- [Exercise instructions]: Are you able to retype all the records below exactly?

--- START ---

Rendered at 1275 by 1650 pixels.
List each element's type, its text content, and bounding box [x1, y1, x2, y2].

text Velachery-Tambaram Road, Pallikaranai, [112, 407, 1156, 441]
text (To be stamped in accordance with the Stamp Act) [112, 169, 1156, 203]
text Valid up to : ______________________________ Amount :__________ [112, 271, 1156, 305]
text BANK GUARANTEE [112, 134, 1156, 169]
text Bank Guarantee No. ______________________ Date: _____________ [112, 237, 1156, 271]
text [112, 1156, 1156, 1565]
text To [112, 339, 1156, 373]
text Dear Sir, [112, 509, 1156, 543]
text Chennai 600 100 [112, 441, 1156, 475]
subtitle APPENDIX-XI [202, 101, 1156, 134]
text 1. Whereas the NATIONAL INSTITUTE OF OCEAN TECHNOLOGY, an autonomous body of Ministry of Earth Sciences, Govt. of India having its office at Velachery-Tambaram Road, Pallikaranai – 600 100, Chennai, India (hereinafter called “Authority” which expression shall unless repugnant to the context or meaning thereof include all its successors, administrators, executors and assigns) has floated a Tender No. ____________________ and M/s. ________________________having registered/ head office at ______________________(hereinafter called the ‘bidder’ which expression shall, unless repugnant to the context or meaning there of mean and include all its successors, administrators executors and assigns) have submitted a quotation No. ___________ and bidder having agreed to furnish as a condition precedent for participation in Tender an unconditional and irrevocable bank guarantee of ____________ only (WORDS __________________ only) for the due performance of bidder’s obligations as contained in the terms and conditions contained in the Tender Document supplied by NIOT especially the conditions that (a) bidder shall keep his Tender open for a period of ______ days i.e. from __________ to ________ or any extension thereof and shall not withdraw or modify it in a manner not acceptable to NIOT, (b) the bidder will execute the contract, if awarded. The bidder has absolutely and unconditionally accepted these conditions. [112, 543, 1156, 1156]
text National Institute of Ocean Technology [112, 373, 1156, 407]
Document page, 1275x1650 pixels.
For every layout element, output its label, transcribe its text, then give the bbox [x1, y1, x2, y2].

--- END ---

- [Completed exercise]:
Rendered at 1275 by 1650 pixels.
List each element's type, its text content, and bounding box [x1, y1, x2, y2].

text Velachery-Tambaram Road, Pallikaranai, [112, 407, 1156, 441]
text (To be stamped in accordance with the Stamp Act) [112, 169, 1156, 203]
text Valid up to : ______________________________ Amount :__________ [112, 271, 1156, 305]
text BANK GUARANTEE [112, 134, 1156, 169]
text Bank Guarantee No. ______________________ Date: _____________ [112, 237, 1156, 271]
text [112, 1156, 1156, 1565]
text To [112, 339, 1156, 373]
text Dear Sir, [112, 509, 1156, 543]
text Chennai 600 100 [112, 441, 1156, 475]
subtitle APPENDIX-XI [202, 101, 1156, 134]
text 1. Whereas the NATIONAL INSTITUTE OF OCEAN TECHNOLOGY, an autonomous body of Ministry of Earth Sciences, Govt. of India having its office at Velachery-Tambaram Road, Pallikaranai – 600 100, Chennai, India (hereinafter called “Authority” which expression shall unless repugnant to the context or meaning thereof include all its successors, administrators, executors and assigns) has floated a Tender No. ____________________ and M/s. ________________________having registered/ head office at ______________________(hereinafter called the ‘bidder’ which expression shall, unless repugnant to the context or meaning there of mean and include all its successors, administrators executors and assigns) have submitted a quotation No. ___________ and bidder having agreed to furnish as a condition precedent for participation in Tender an unconditional and irrevocable bank guarantee of ____________ only (WORDS __________________ only) for the due performance of bidder’s obligations as contained in the terms and conditions contained in the Tender Document supplied by NIOT especially the conditions that (a) bidder shall keep his Tender open for a period of ______ days i.e. from __________ to ________ or any extension thereof and shall not withdraw or modify it in a manner not acceptable to NIOT, (b) the bidder will execute the contract, if awarded. The bidder has absolutely and unconditionally accepted these conditions. [112, 543, 1156, 1156]
text National Institute of Ocean Technology [112, 373, 1156, 407]
Document page, 1275x1650 pixels.
For every layout element, output its label, transcribe its text, then give the bbox [x1, y1, x2, y2].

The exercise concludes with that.